IMAGERIE
Quel est votre diagnostic ?
Auteur(s) : Pierre Guigo*, Aurore Fouhety**
Fonctions :
*Clinique TouraineVet
12 rue des Internautes
37100 Rochecorbon
Un chat européen mâle castré, âgé de 14 ans, est référé pour l’exploration d’une masse intra-abdominale mise en évidence par le vétérinaire traitant une semaine auparavant, lors d’une palpation abdominale à l’occasion d’un bilan de santé annuel. L’animal est correctement vacciné, régulièrement vermifugé et traité contre les parasites externes. Aucun antécédent médical ni signe clinique n’est rapporté par les propriétaires. La seule anomalie décelée lors de l’examen clinique est une masse intra-abdominale ferme, aux contours lisses, mobile et non douloureuse dans le quadrant cranial droit. Le bilan sanguin hémato-biochimique, l’analyse urinaire et la mesure de la pression artérielle systémique, effectués par le vétérinaire traitant avant la consultation de référé, n’ont pas révélé d’anomalie notable.

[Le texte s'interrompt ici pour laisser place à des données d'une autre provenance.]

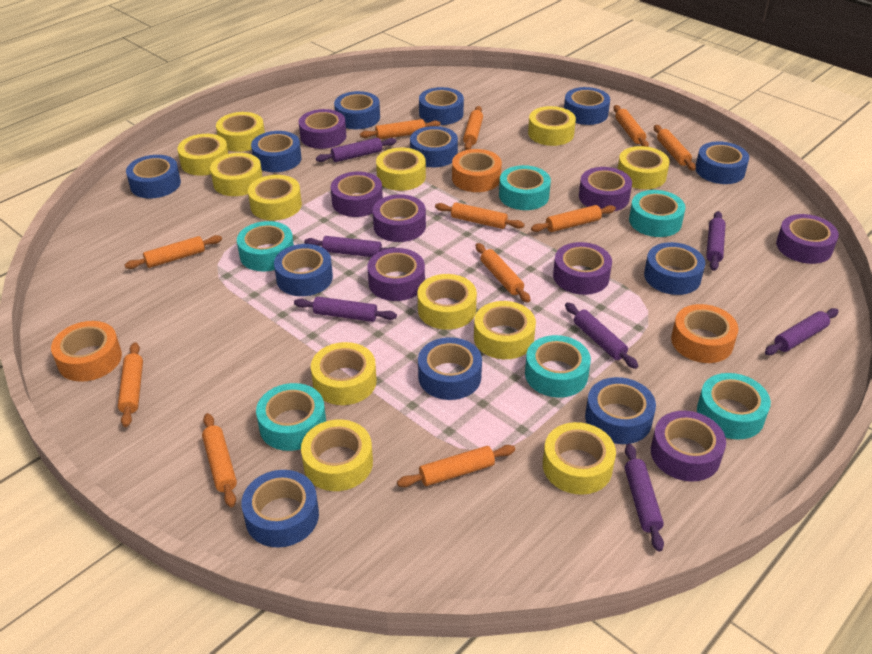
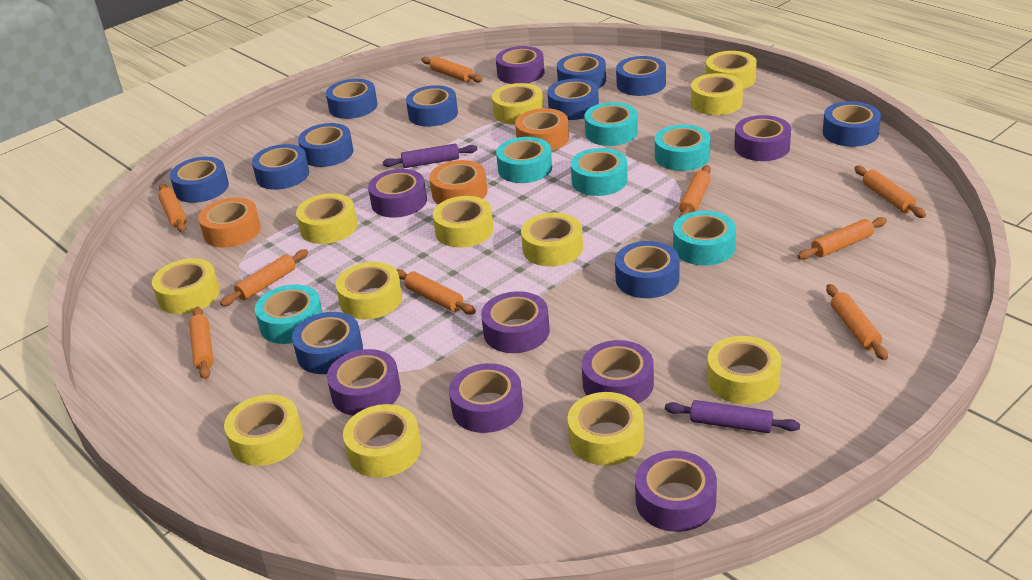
blue tape: 12 -> 11
orange rolling pin: 11 -> 9
purple rolling pin: 7 -> 2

Les principales hypothèses envisagées sont une néphromégalie droite (hydronéphrose, pseudo-kyste périrénal, infiltration tumorale, granulome, malformation congénitale), une structure kystique intra-abdominale (kyste, cystadénome ou cystadénocarcinome biliaire intrahépatique notamment) ou encore une organomégalie secondaire à une infiltration tumorale (glande surrénale droite, foie, pancréas, etc.). Une échographie abdominale est réalisée (photos 1 et 2).
Les images sont de bonne qualité. La résolution et le gain permettent de distinguer les différentes structures. Le rein gauche n’est pas visualisé à son emplacement anatomique habituel. Une structure rénale de 7,5 cm de long sur 3,3 cm de large est observée dans la région rétropéritonéale en lieu et place du rein droit. Elle est caractérisée par la fusion partielle des parenchymes du rein droit, orthotopique, et du rein gauche, ectopique, respectivement sur leur aspect caudal et cranial. Le cortex et la médulla des parenchymes rénaux présentent une échogénicité usuelle, avec la conservation de la distinction et du ratio corticomédullaire. Les cavités pyéliques et les uretères ne sont pas dilatés. L’uretère gauche croise le plan médian jusqu’à son abouchement ectopique à la jonction urétéro-vésicale.
L’examen échographique révèle des images compatibles avec une malformation congénitale de type ectopie rénale gauche croisée avec fusion caudale, sans complication associée.
L’ectopie rénale croisée avec fusion est une anomalie congénitale rare décrite chez l’humain et le chat [3]. Elle se caractérise par la malposition d’un rein, situé de l’autre côté du plan médian et partiellement fusionné avec le rein controlatéral [1]. L’uretère du rein ectopique croise ainsi le plan médian et s’abouche normalement dans la région du trigone vésical [1]. Plusieurs variantes sont décrites en médecine humaine. La plus fréquente est la fusion croisée inférieure (ou caudale, selon la nomenclature anatomique humaine ou féline), caractérisée par une fusion du pôle cranial du rein gauche ectopique avec le pôle caudal du rein droit orthotopique, comme dans le cas décrit [2]. Treize cas d’ectopie rénale croisée avec fusion sont rapportés chez le chat dans la littérature [3]. Cette malformation résulte d’une migration aberrante et d’un croisement du plan médian du blastème métanéphrogène et du bourgeon urétéral, à l’origine d’une fusion des reins dans le pelvis [2]. Bien que la plupart des ectopies rénales croisées avec fusion décrites chez l’humain soient découvertes fortuitement, des complications telles qu’une infection du tractus urinaire, une néphrolithiase et une hydronéphrose sont rapportées [2]. L’ectopie rénale croisée avec fusion du cas présenté est une découverte fortuite chez un animal asymptomatique au moment du diagnostic. La connaissance de cette malformation est importante lors d’intervention chirurgicale concernant l’abdomen, en raison des fréquentes malformations anatomiques et vasculaires qui y sont associées, et des complications possibles (infection urinaire récidivante, obstruction urétérale, etc.) [2]. L’examen tomodensitométrique, avec injection intraveineuse de produit de contraste et marquage antérograde des uretères, permet de préciser la conformation de la malformation, la topographie de la vascularisation rénale, ainsi que le trajet des uretères [2]. Il n’existe pas de recommandation spécifique pour la prise en charge de l’ectopie rénale croisée avec fusion chez l’humain ou le chat. En cas de complications associées, une pyéloplastie avec réimplantation de l’uretère ou la mise en place d’un dispositif de by-pass urétéral sous-cutané peuvent se révéler nécessaires [2].